Task directions: The entries are to be written out word for word, with their images left out.

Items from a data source
++++
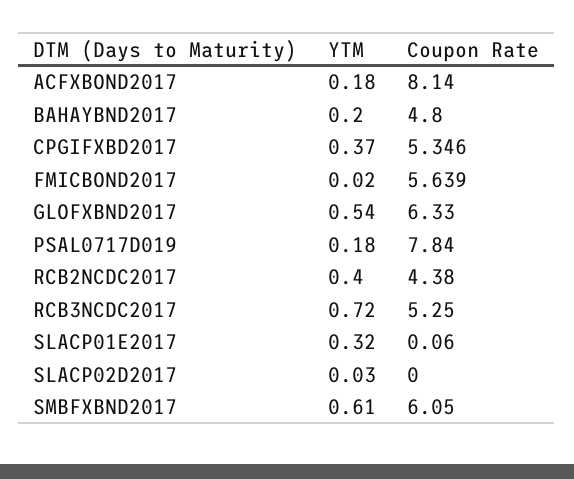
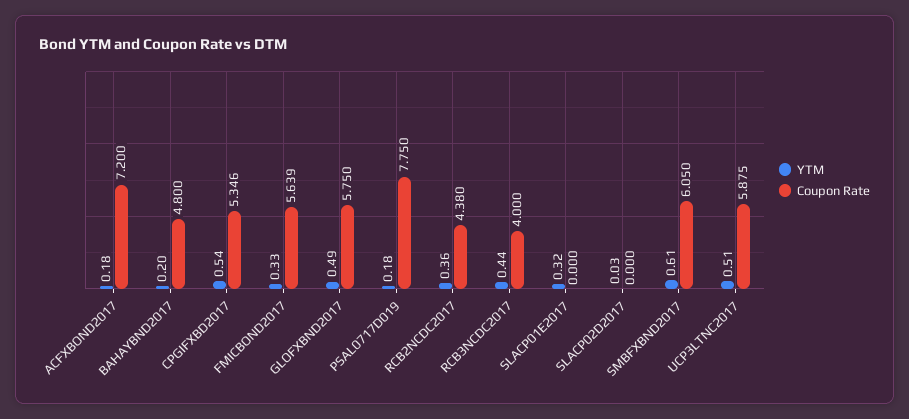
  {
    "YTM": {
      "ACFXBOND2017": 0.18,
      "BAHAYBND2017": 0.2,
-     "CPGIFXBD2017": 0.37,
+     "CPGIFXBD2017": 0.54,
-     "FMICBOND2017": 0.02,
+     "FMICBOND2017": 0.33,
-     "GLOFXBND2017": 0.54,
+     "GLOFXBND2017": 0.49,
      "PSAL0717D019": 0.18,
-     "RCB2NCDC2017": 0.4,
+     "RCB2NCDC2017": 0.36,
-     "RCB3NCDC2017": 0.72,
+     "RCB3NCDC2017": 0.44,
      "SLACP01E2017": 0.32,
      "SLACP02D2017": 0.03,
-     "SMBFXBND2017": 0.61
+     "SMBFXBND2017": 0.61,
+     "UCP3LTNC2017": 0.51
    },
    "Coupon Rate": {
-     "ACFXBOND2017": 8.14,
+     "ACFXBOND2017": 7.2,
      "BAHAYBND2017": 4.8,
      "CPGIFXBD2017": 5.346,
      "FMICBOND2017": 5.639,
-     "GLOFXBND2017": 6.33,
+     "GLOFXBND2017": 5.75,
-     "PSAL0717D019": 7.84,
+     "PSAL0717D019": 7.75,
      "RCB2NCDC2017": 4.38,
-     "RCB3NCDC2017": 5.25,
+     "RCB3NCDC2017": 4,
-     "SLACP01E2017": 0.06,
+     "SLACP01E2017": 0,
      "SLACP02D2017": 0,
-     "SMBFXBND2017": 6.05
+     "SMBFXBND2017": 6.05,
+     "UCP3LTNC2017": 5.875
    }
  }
++++
Answer space:
  {
    "YTM": {
      "ACFXBOND2017": 0.18,
      "BAHAYBND2017": 0.2,
-     "CPGIFXBD2017": 0.37,
+     "CPGIFXBD2017": 0.54,
-     "FMICBOND2017": 0.02,
+     "FMICBOND2017": 0.33,
-     "GLOFXBND2017": 0.54,
+     "GLOFXBND2017": 0.49,
      "PSAL0717D019": 0.18,
-     "RCB2NCDC2017": 0.4,
+     "RCB2NCDC2017": 0.36,
-     "RCB3NCDC2017": 0.72,
+     "RCB3NCDC2017": 0.44,
      "SLACP01E2017": 0.32,
      "SLACP02D2017": 0.03,
-     "SMBFXBND2017": 0.61
+     "SMBFXBND2017": 0.61,
+     "UCP3LTNC2017": 0.51
    },
    "Coupon Rate": {
-     "ACFXBOND2017": 8.14,
+     "ACFXBOND2017": 7.2,
      "BAHAYBND2017": 4.8,
      "CPGIFXBD2017": 5.346,
      "FMICBOND2017": 5.639,
-     "GLOFXBND2017": 6.33,
+     "GLOFXBND2017": 5.75,
-     "PSAL0717D019": 7.84,
+     "PSAL0717D019": 7.75,
      "RCB2NCDC2017": 4.38,
-     "RCB3NCDC2017": 5.25,
+     "RCB3NCDC2017": 4,
-     "SLACP01E2017": 0.06,
+     "SLACP01E2017": 0,
      "SLACP02D2017": 0,
-     "SMBFXBND2017": 6.05
+     "SMBFXBND2017": 6.05,
+     "UCP3LTNC2017": 5.875
    }
  }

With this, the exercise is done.